INSTRUCTIONS TO FOLLOW:
List each line of the records that includes the word "Завтрак".

[Stored entries]
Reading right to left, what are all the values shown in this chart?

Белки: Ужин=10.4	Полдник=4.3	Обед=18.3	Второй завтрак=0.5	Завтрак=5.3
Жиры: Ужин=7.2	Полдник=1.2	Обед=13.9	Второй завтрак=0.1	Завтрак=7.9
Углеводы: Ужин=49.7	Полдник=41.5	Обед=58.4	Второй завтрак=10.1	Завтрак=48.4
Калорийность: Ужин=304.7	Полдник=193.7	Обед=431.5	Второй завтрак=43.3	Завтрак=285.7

SOLUTION TO THE PROBLEM:
Белки: Ужин=10.4	Полдник=4.3	Обед=18.3	Второй завтрак=0.5	Завтрак=5.3
Жиры: Ужин=7.2	Полдник=1.2	Обед=13.9	Второй завтрак=0.1	Завтрак=7.9
Углеводы: Ужин=49.7	Полдник=41.5	Обед=58.4	Второй завтрак=10.1	Завтрак=48.4
Калорийность: Ужин=304.7	Полдник=193.7	Обед=431.5	Второй завтрак=43.3	Завтрак=285.7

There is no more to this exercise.